Estudos comparativos de custos e produtividade entre trabalhadores das montadoras do Grande ABC e da Fiat em Betim (MG) indicam que, na região, os salários são maiores e a produtividade, inferior. A diferença seria de pelo menos 20%. A Volkswagen do Brasil confirma essa situação? Em quais itens, por exemplo, temos custos que os mineiros não têm?
Fernando Perez – No que diz respeito a produtividade, em termos de Volkswagen, não. Temos produtividade muito semelhante a deles. Na Volks cada funcionário produz em média 25 veículos/ano, embora todas as montadoras brasileiras estejam muito atrás dos japoneses, onde há fábricas com 76 veículos/ano/trabalhador. A média do Primeiro Mundo está entre 40 a 50 veículos por empregado. No que se refere a custos com mão-de-obra, a informação é acertada. Nossos custos, aliás, são até maiores, chegando a casos de 60% de diferença em relação a Betim, onde o sindicalismo da CUT é menos estruturado. A Fiat paga para ferramenteiro menos do que a Volks oferece ao seu operador de produção.
Levando-se em conta as novas tendências da indústria automotiva, que, entre outras medidas, aprofundariam a pulverização dos parques produtivos, com consequente rebaixamento do nível de emprego por unidade, qual a perspectiva do contingente de funcionários no ano 2000 na unidade de São Bernardo?

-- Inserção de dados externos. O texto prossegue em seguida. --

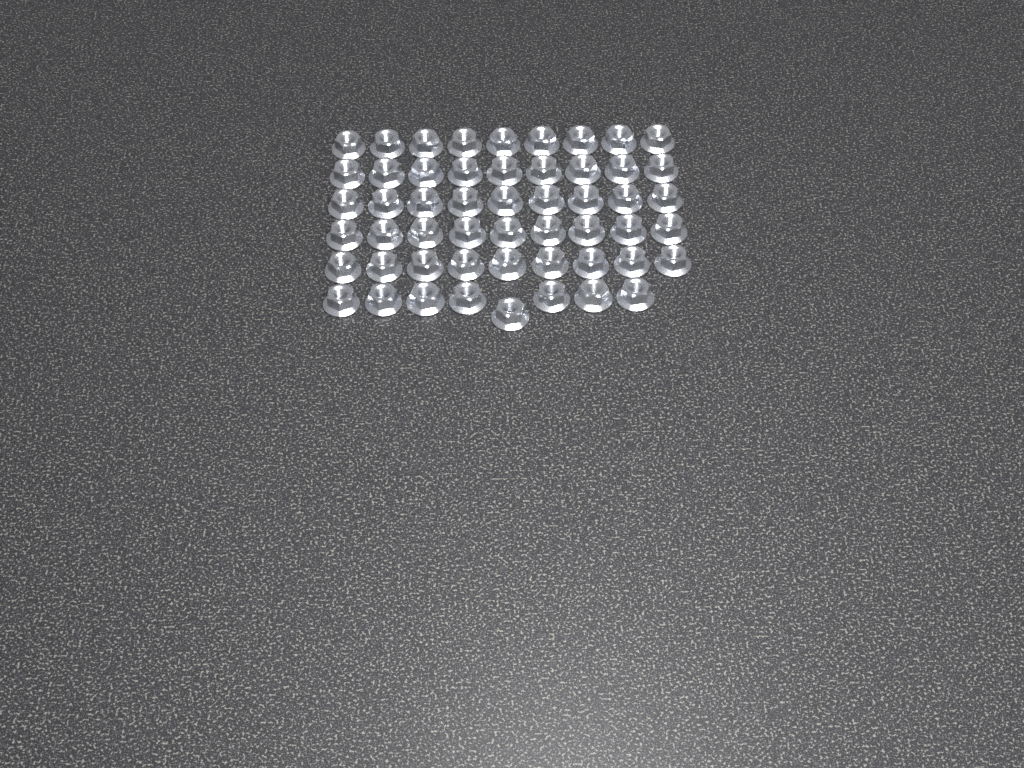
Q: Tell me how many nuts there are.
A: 53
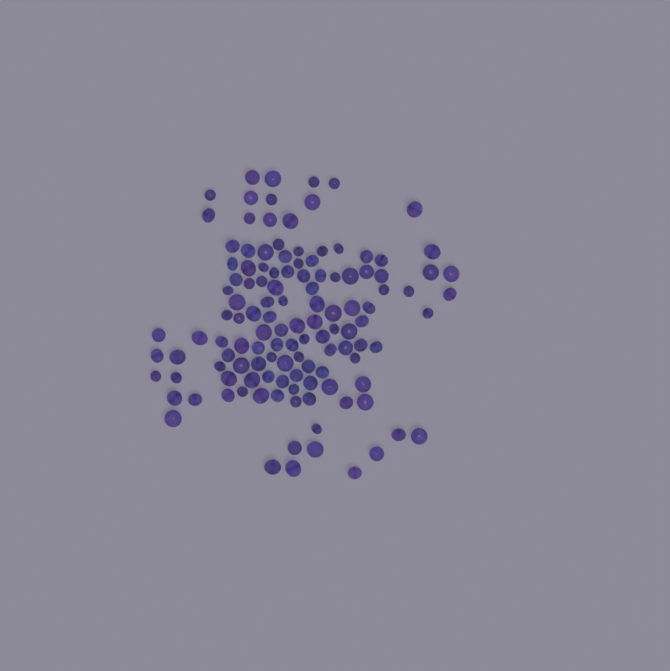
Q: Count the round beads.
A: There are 75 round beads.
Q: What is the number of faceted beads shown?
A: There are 48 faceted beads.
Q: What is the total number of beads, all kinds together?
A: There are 123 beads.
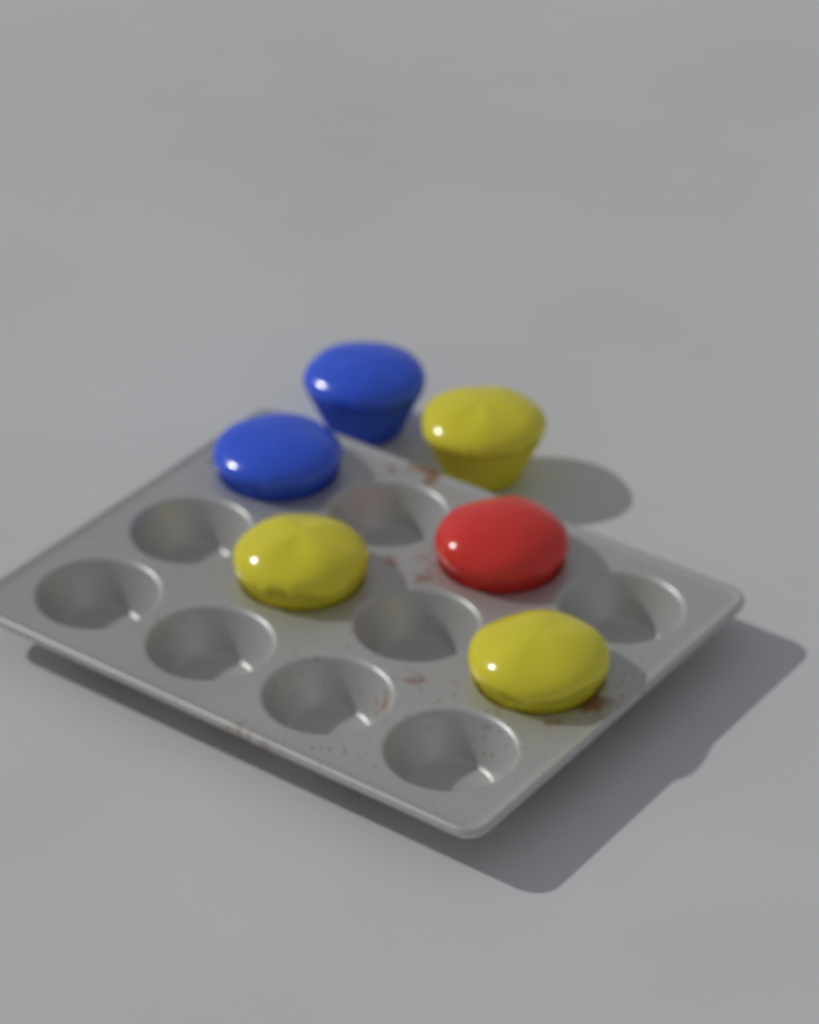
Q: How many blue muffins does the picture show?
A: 2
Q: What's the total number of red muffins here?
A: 1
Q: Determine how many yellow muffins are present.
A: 3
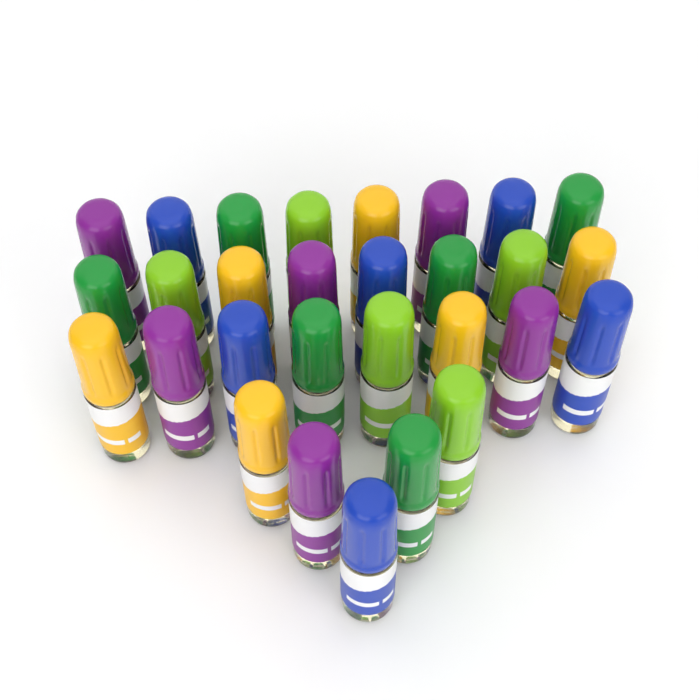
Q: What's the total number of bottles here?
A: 29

Perez – O complexo da Anchieta é muito grande. Temos aqui 22 mil dos nossos 30 mil trabalhadores. É lógico que os custos dessa fábrica são infinitamente superiores aos das novas plantas de caminhões e ônibus em Resende (RJ), onde devemos ter 1,2 mil colaboradores até o final do ano, e de motores em São Carlos (SP), com cerca de 300, além de outras unidades que a Volks poderá implantar no Brasil, como a parceria com a Audi no Paraná. Taubaté também é menor, com 6,7 mil funcionários. Não se pense, porém, que a estratégia é ficar criando fábricas até que um dia se feche a Anchieta. Isso é absolutamente impossível de acontecer em, no mínimo, duas décadas, seja pelo volume de produção da unidade, seja pelo grau de investimentos necessários para desativá-la. Temos também na Anchieta o cérebro da Volks no Brasil, com o Centro de Desenvolvimento e Pesquisa e nossa Engenharia de Manufatura.
Por que?
Perez – O mercado é crescente e com grande potencial. No Brasil há apenas um carro para cada 10 habitantes, contra um para um em países mais desenvolvidos ou dois para um na Europa. Fazemos na Anchieta 1.350 carros por dia entre Gol, Saveiro, Santana, Kombi e Quantum. Trabalhamos duramente para chegar a dois mil carros diários até o final do ano. Para desativar uma planta dessas, só se erguermos outras tantas fábricas que fizessem no mínimo essa produção. É um nível de investimentos tão exageradamente alto que não existe a menor chance, repito, de que isso aconteça antes de duas décadas. Falamos sempre sobre o assunto para o Sindicato, que também tem essa preocupação.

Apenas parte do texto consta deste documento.